Three of the most common approaches make use of:
correlated subquery
inequality join (nearly a Cartesian product)
two passes over the data
Here's an approach that uses two passes over the data, using MySQL user variables, which basically emulates the analytic RANK() OVER(PARTITION ...) function available in other DBMS:
SELECT t.id
, t.patient_id
, t.visit_id
, t.patient_result
FROM (
SELECT p.id
, p.patient_id
, p.visit_id
, p.patient_result
, #rn := if(#prev_patient_id = patient_id, #rn + 1, 1) AS rn
, #prev_patient_id := patient_id AS prev_patient_id
FROM tbl_patients p
JOIN (SELECT #rn := 0, #prev_patient_id := NULL) i
ORDER BY p.patient_id DESC, p.id DESC
) t
WHERE t.rn <= 2
Note that this involves an inline view, which means there's going to be a pass over all the data in the table to create a "derived tabled". Then, the outer query will run against the derived table. So, this is essentially two passes over the data.
This query can be tweaked a bit to improve performance, by eliminating the duplicated value of the patient_id column returned by the inline view. But I show it as above, so we can better understand what is happening.
This approach can be rather expensive on large sets, but is generally MUCH more efficient than some of the other approaches.
Note also that this query will return a row for a patient_id if there is only one id value exists for that patient; it does not restrict the return to just those patients that have at least two rows.

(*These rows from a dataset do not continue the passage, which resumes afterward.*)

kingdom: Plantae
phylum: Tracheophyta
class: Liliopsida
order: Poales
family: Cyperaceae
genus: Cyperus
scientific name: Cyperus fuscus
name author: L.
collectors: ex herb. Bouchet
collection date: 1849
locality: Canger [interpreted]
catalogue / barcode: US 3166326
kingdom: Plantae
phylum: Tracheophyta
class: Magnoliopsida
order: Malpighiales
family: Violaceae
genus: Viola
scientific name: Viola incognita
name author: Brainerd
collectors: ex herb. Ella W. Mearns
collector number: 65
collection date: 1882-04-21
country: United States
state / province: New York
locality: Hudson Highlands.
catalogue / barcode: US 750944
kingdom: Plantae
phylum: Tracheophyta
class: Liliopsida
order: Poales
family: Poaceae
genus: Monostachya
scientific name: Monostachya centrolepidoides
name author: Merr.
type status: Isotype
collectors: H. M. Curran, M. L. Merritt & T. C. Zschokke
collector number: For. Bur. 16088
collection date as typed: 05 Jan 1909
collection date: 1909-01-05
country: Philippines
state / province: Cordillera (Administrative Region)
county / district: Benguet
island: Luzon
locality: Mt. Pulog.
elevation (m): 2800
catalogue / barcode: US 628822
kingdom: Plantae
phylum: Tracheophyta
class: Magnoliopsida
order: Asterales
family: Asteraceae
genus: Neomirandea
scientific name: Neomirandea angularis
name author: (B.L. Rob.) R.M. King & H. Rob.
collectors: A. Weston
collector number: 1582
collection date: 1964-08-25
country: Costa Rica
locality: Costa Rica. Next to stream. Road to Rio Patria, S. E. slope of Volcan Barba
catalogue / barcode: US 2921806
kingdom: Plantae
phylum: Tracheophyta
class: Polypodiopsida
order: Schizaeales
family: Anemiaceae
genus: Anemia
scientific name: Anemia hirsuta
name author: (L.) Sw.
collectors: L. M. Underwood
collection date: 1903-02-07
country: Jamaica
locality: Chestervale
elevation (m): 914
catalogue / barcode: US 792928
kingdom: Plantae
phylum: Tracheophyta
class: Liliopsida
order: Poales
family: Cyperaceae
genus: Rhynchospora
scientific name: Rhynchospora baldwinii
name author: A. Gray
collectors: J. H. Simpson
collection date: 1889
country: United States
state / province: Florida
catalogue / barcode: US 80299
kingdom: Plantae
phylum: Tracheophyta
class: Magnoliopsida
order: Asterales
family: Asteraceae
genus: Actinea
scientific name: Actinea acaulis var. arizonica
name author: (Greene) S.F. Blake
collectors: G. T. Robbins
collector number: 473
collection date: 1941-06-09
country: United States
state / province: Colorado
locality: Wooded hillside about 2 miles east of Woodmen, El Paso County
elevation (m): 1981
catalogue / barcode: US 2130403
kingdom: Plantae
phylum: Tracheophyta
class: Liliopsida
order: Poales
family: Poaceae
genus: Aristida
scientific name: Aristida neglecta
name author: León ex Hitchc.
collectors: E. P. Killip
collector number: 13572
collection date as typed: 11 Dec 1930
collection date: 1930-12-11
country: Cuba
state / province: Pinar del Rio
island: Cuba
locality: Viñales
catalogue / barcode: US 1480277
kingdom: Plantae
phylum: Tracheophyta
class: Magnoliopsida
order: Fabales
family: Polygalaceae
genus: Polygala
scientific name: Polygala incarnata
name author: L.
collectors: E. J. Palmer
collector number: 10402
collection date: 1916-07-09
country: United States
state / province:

It's also possible to get an equivalent resultset with a correlated subquery:
SELECT t.id
, t.patient_id
, t.visit_id
, t.patient_result
FROM tbl_patients t
WHERE ( SELECT COUNT(1) AS cnt
FROM tbl_patients p
WHERE p.patient_id = t.patient_id
AND p.id >= t.id
) <= 2
ORDER BY t.patient_id ASC, t.id ASC
Note that this is making use of a "dependent subquery", which basically means that for each row returned from t, MySQL is effectively running another query against the database. So, this will tend to be very expensive (in terms of elapsed time) on large sets.
As another approach, if there are relatively few id values for each patient, you might be able to get by with an inequality join:
SELECT t.id
, t.patient_id
, t.visit_id
, t.patient_result
FROM tbl_patients t
LEFT
JOIN tbl_patients p
ON p.patient_id = t.patient_id
AND t.id < p.id
GROUP
BY t.id
, t.patient_id
, t.visit_id
, t.patient_result
HAVING COUNT(1) <= 2
Note that this will create a nearly Cartesian product for each patient. For a limited number of id values for each patient, this won't be too bad. But if a patient has hundreds of id values, the intermediate result can be huge, on the order of (O)n**2.
Try this..
SELECT id, patient_result FROM tbl_patient AS tp WHERE id < ((SELECT MAX(id) FROM tbl_patient AS tp_max WHERE tp_max.patient_ID = tp.patient_ID) - 1) GROUP BY patient_ID
Why not use simply...
GROUP BY `patient_ID` DESC LIMIT 2
... and do the rest in the next step?